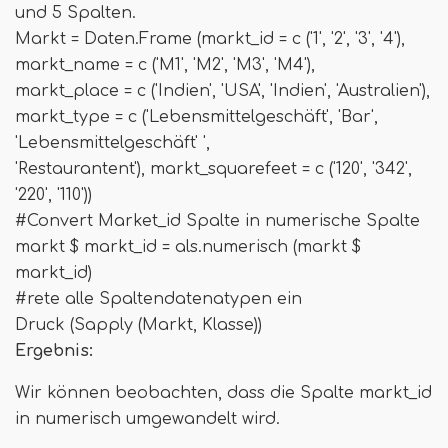
und 5 Spalten.
Markt = Daten.Frame (markt_id = c ('1', '2', '3', '4'),
markt_name = c ('M1', 'M2', 'M3', 'M4'),
markt_place = c ('Indien', 'USA', 'Indien', 'Australien'),
markt_type = c ('Lebensmittelgeschäft', 'Bar',
'Lebensmittelgeschäft' ',
'Restaurantent'), markt_squarefeet = c ('120', '342',
'220', '110'))
#Convert Market_id Spalte in numerische Spalte
markt $ markt_id = als.numerisch (markt $
markt_id)
#rete alle Spaltendatenatypen ein
Druck (Sapply (Markt, Klasse))
Ergebnis:
Wir können beobachten, dass die Spalte markt_id
in numerisch umgewandelt wird.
------------
Problem requirements:
The required output is each line above restated verbatim, with all images omitted.

Result of this exercise:
und 5 Spalten.
Markt = Daten.Frame (markt_id = c ('1', '2', '3', '4'),
markt_name = c ('M1', 'M2', 'M3', 'M4'),
markt_place = c ('Indien', 'USA', 'Indien', 'Australien'),
markt_type = c ('Lebensmittelgeschäft', 'Bar',
'Lebensmittelgeschäft' ',
'Restaurantent'), markt_squarefeet = c ('120', '342',
'220', '110'))
#Convert Market_id Spalte in numerische Spalte
markt $ markt_id = als.numerisch (markt $
markt_id)
#rete alle Spaltendatenatypen ein
Druck (Sapply (Markt, Klasse))
Ergebnis:
Wir können beobachten, dass die Spalte markt_id
in numerisch umgewandelt wird.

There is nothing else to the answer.